10.1 Properties of Nuclei

The atomic nucleus is composed of protons and neutrons.
The number of protons in the nucleus is given by the atomic number, Z. The number of neutrons in the nucleus is the neutron number, N. The number of nucleons is mass number, A.
Atomic nuclei with the same atomic number, Z, but different neutron numbers, N, are isotopes of the same element.
The atomic mass of an element is the weighted average of the masses of its isotopes.

10.2 Nuclear Binding Energy

The mass defect of a nucleus is the difference between the total mass of a nucleus and the sum of the masses of all its constituent nucleons.
The binding energy (BE) of a nucleus is equal to the amount of energy released in forming the nucleus, or the mass defect multiplied by the speed of light squared.
A graph of binding energy per nucleon (BEN) versus atomic number A implies that nuclei divided or combined release an enormous amount of energy.
The binding energy of a nucleon in a nucleus is analogous to the ionization energy of an electron in an atom.

In the decay of a radioactive substance, if the decay constant ( $λ$ ) is large, the half-life is small, and vice versa.
The radioactive decay law, $N = N_{0} e^{− λ t},$ uses the properties of radioactive substances to estimate the age of a substance.
Radioactive carbon has the same chemistry as stable carbon, so it mixes into the ecosphere and eventually becomes part of every living organism. By comparing the abundance of $^{14} C$ in an artifact with the normal abundance in living tissue, it is possible to determine the artifact’s age.

The three types of nuclear radiation are alpha ( $α$ ) rays, beta ( $β$ ) rays, and gamma ( $γ$ ) rays.
We represent $α$ decay symbolically by $_{Z}^{A} X \to_{Z - 2}^{A - 4} X +_{2}^{4} H e$ . There are two types of $β$ decay: either an electron ( $β^{-}$ ) or a positron ( $β^{+}$ ) is emitted by a nucleus. $γ$ decay is represented symbolically by $_{Z}^{A} X * \to_{Z}^{A} X + γ$ .
When a heavy nucleus decays to a lighter one, the lighter daughter nucleus can become the parent nucleus for the next decay, and so on, producing a decay series.

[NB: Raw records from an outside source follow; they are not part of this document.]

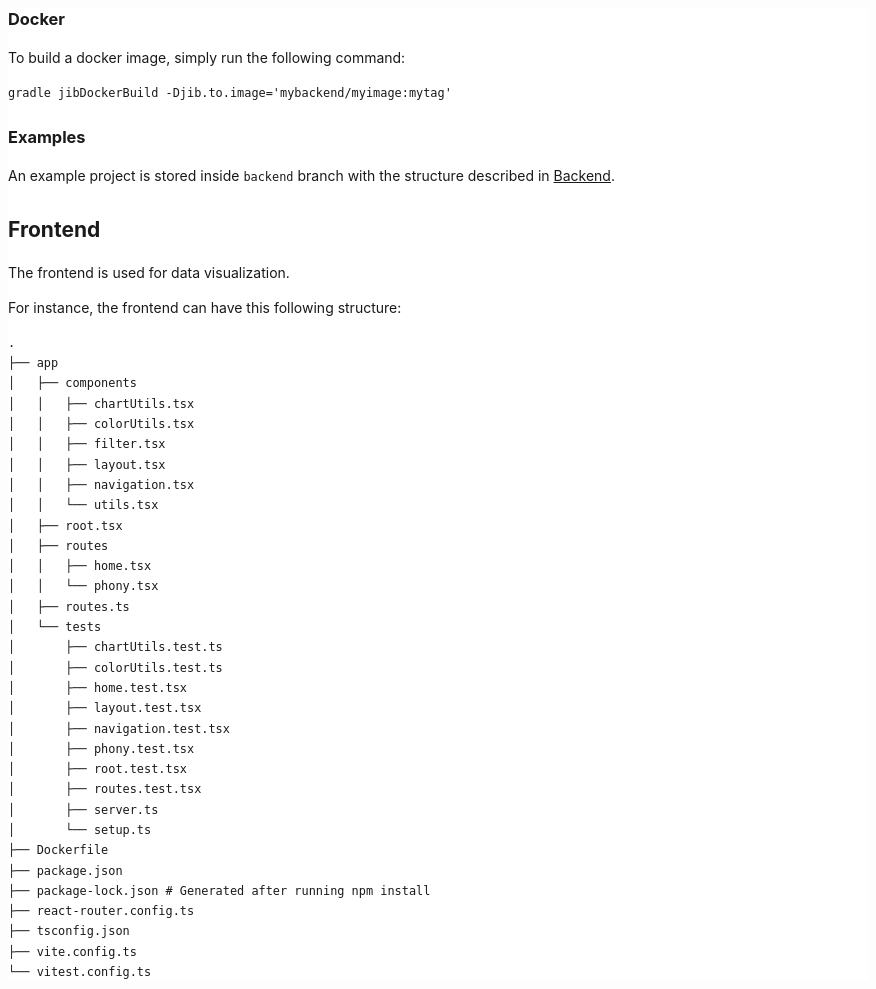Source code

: <a name="b-docker"></a>

### Docker

To build a docker image, simply run the following command:

```{sh}
gradle jibDockerBuild -Djib.to.image='mybackend/myimage:mytag'
```

<a name="b-examples"></a>

### Examples

An example project is stored inside `backend` branch with the structure described in [Backend](#backend).

## Frontend

The frontend is used for data visualization.

For instance, the frontend can have this following structure:

```{text}
.
├── app
│   ├── components
│   │   ├── chartUtils.tsx
│   │   ├── colorUtils.tsx
│   │   ├── filter.tsx
│   │   ├── layout.tsx
│   │   ├── navigation.tsx
│   │   └── utils.tsx
│   ├── root.tsx
│   ├── routes
│   │   ├── home.tsx
│   │   └── phony.tsx
│   ├── routes.ts
│   └── tests
│       ├── chartUtils.test.ts
│       ├── colorUtils.test.ts
│       ├── home.test.tsx
│       ├── layout.test.tsx
│       ├── navigation.test.tsx
│       ├── phony.test.tsx
│       ├── root.test.tsx
│       ├── routes.test.tsx
│       ├── server.ts
│       └── setup.ts
├── Dockerfile
├── package.json
├── package-lock.json # Generated after running npm install
├── react-router.config.ts
├── tsconfig.json
├── vite.config.ts
└── vitest.config.ts
```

Nuclear fission is a process in which the sum of the masses of the product nuclei are less than the masses of the reactants.
Energy changes in a nuclear fission reaction can be understood in terms of the binding energy per nucleon curve.
The production of new or different isotopes by nuclear transformation is called breeding, and reactors designed for this purpose are called breeder reactors.

Nuclear fusion is a reaction in which two nuclei are combined to form a larger nucleus; energy is released when light nuclei are fused to form medium-mass nuclei.
The amount of energy released by a fusion reaction is known as the Q value.
Nuclear fusion explains the reaction between deuterium and tritium that produces a fusion (or hydrogen) bomb; fusion also explains the production of energy in the Sun, the process of nucleosynthesis, and the creation of the heavy elements.

Nuclear technology is used in medicine to locate and study diseased tissue using special drugs called radiopharmaceuticals. Radioactive tags are used to identify cancer cells in the bones, brain tumors, and Alzheimer’s disease, and to monitor the function of body organs, such as blood flow, heart muscle activity, and iodine uptake in the thyroid gland.
The biological effects of ionizing radiation are due to two effects it has on cells: interference with cell reproduction and destruction of cell function.
Common sources of radiation include that emitted by Earth due to the isotopes of uranium, thorium, and potassium; natural radiation from cosmic rays, soils, and building materials, and artificial sources from medical and dental diagnostic tests.
Biological effects of nuclear radiation are expressed by many different physical quantities and in many different units, including the rad or radiation dose unit.